--- start Document ---

Specific issues are examined in more detail elsewhere on this site. In particular there is a multi-page exploration of the Australian privacy regime (including federal and state/territory law, industry codes and consumer expectations).

The complementary guide on secrecy discusses official secrecy and commercial non-disclosure regimes, including consideration of media privilege, whistleblowing and confessional secrecy. The guide on censorship and free speech considers other matters at the intersection of community and individual rights. Writing about the 'surveillance state' (whether involving government agencies or the media) is explored in a supplementary profile. Other pages deal with passports, the Australia Card, offender registers, technologies such as RFIDs and biometrics, credit referencing and data trading.

     privacy on this site

Put simply, we aspire to best practice in data collection, handling and access. Information about our respect for your privacy is here.

--- end Document ---
--- start Records shown ---

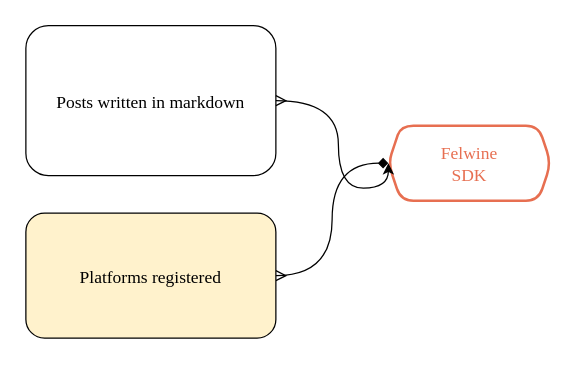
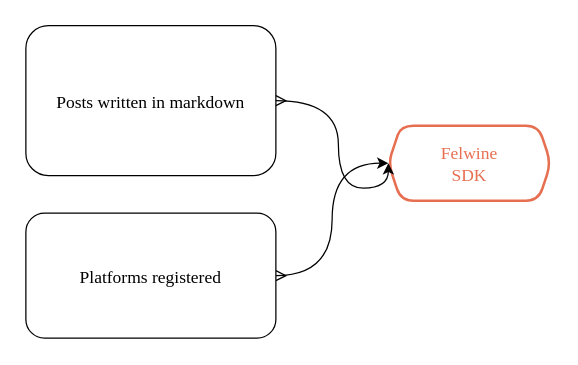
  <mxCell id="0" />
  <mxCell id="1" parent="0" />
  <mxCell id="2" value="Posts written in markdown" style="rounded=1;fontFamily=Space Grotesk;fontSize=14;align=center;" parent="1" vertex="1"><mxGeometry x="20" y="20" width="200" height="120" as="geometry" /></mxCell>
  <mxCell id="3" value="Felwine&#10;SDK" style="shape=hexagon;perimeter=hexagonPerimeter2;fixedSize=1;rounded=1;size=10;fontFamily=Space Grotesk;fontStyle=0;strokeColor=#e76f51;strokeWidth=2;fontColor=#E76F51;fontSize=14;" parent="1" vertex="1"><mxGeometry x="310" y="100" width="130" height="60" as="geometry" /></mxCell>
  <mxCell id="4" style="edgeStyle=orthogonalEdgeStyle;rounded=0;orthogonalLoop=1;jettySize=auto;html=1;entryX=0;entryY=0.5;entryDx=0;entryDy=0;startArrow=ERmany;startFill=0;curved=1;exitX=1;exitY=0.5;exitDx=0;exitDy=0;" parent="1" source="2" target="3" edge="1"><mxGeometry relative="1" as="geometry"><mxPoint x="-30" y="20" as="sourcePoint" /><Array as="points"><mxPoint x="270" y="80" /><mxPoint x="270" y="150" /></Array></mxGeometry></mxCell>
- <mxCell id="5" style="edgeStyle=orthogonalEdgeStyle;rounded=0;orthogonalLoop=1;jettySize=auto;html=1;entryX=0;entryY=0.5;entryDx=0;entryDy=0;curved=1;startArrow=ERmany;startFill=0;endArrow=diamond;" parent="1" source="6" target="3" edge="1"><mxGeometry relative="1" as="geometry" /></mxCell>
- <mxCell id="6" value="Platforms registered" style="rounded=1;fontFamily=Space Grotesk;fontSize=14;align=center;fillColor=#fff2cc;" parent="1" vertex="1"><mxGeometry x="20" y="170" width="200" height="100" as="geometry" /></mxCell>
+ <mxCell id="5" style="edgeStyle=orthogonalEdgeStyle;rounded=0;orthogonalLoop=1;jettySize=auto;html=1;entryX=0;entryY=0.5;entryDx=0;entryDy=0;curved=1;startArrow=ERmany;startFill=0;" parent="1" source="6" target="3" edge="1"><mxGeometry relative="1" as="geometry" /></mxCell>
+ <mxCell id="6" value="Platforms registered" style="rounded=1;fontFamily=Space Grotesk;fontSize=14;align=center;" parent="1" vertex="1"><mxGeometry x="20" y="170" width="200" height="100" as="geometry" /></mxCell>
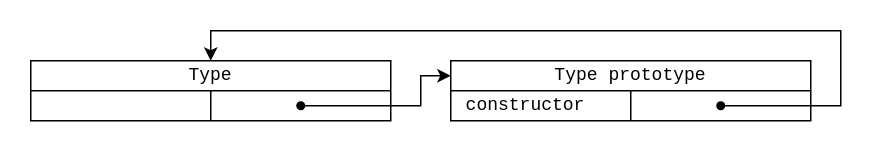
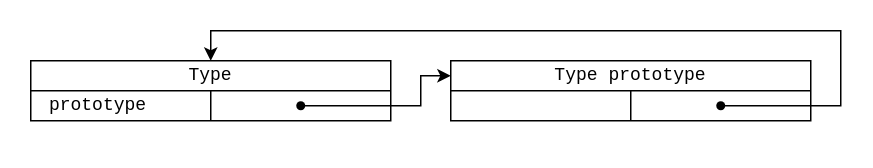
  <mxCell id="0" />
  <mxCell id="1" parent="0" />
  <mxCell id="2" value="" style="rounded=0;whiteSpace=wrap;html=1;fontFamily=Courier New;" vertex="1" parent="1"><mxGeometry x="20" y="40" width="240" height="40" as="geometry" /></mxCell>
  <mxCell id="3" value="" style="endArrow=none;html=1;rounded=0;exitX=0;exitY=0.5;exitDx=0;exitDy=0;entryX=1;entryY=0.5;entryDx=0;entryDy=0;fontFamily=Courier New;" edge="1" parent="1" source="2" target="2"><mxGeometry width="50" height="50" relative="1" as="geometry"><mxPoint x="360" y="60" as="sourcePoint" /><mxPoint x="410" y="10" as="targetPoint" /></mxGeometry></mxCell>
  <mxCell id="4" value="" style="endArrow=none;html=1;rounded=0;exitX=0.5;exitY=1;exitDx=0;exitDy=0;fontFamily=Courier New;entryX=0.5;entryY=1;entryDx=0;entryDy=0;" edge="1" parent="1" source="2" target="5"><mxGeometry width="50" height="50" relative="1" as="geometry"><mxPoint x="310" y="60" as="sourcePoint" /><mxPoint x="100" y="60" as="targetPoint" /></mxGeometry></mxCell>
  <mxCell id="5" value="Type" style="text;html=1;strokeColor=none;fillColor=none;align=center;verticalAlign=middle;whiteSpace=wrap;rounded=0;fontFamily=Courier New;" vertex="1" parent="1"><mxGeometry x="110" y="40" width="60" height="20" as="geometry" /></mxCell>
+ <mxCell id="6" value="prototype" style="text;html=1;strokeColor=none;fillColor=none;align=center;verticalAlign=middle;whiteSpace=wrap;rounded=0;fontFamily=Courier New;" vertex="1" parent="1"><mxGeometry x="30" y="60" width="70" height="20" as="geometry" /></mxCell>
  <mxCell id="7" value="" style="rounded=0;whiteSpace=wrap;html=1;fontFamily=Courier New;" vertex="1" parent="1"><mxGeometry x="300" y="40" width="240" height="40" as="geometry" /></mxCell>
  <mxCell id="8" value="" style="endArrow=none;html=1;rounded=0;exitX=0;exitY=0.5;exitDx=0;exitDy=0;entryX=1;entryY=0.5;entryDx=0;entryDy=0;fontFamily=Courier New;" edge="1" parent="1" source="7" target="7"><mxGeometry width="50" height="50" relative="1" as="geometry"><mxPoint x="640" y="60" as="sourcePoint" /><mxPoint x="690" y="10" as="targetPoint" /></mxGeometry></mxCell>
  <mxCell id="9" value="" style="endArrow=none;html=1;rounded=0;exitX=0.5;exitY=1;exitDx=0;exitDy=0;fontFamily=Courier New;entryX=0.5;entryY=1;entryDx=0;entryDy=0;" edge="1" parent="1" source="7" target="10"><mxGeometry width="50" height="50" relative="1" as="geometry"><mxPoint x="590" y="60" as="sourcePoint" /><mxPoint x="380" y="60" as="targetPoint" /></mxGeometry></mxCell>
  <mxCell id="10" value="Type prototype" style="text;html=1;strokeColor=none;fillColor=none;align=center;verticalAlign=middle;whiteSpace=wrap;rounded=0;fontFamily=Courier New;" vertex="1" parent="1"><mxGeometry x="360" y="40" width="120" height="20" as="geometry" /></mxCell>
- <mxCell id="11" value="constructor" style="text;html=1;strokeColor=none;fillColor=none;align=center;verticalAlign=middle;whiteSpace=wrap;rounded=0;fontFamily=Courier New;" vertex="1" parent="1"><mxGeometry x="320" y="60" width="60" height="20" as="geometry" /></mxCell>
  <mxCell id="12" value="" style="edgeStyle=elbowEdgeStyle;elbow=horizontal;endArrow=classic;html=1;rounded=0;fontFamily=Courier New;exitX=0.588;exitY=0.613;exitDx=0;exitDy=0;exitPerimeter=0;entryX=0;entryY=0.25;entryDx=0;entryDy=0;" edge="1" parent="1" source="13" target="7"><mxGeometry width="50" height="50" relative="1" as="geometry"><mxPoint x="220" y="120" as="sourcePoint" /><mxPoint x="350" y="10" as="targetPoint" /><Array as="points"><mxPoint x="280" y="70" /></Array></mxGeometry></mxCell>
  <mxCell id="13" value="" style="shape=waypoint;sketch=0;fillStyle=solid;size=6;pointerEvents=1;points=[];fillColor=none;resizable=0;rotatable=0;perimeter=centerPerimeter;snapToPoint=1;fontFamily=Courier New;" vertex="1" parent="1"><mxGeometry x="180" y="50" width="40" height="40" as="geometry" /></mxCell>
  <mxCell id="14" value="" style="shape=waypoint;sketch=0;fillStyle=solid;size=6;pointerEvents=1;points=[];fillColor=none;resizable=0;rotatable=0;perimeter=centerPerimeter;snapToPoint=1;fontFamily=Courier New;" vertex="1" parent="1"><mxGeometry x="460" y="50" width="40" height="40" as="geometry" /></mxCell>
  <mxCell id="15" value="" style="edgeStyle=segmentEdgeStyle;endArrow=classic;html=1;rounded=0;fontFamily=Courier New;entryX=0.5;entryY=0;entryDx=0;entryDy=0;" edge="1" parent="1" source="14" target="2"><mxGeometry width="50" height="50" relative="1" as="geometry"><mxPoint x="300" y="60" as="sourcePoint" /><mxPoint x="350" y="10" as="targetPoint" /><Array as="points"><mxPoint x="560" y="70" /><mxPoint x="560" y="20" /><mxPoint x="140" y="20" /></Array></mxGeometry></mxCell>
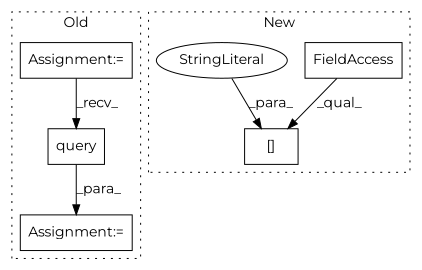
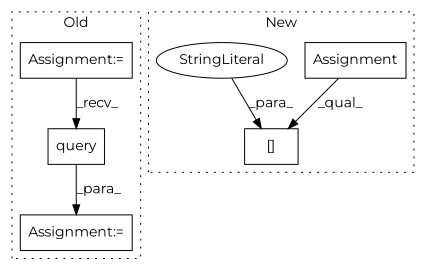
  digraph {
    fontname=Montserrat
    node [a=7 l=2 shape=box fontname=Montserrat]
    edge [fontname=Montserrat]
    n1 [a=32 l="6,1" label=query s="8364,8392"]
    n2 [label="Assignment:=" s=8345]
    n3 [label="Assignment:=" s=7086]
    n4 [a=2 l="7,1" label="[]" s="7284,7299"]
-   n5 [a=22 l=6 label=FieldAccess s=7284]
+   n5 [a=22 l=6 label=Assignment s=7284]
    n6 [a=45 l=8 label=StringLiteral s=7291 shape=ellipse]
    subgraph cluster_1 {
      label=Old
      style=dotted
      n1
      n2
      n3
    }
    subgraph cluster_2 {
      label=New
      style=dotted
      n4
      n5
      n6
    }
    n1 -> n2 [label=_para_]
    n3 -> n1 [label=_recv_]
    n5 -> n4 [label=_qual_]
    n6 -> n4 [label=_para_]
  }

--- end Records shown ---

- The request -
Reproduce the passage about privacy resources from "Specific issues are" up to and including "and data trading.".

- Output for this task -
Specific issues are examined in more detail elsewhere on this site. In particular there is a multi-page exploration of the Australian privacy regime (including federal and state/territory law, industry codes and consumer expectations).

The complementary guide on secrecy discusses official secrecy and commercial non-disclosure regimes, including consideration of media privilege, whistleblowing and confessional secrecy. The guide on censorship and free speech considers other matters at the intersection of community and individual rights. Writing about the 'surveillance state' (whether involving government agencies or the media) is explored in a supplementary profile. Other pages deal with passports, the Australia Card, offender registers, technologies such as RFIDs and biometrics, credit referencing and data trading.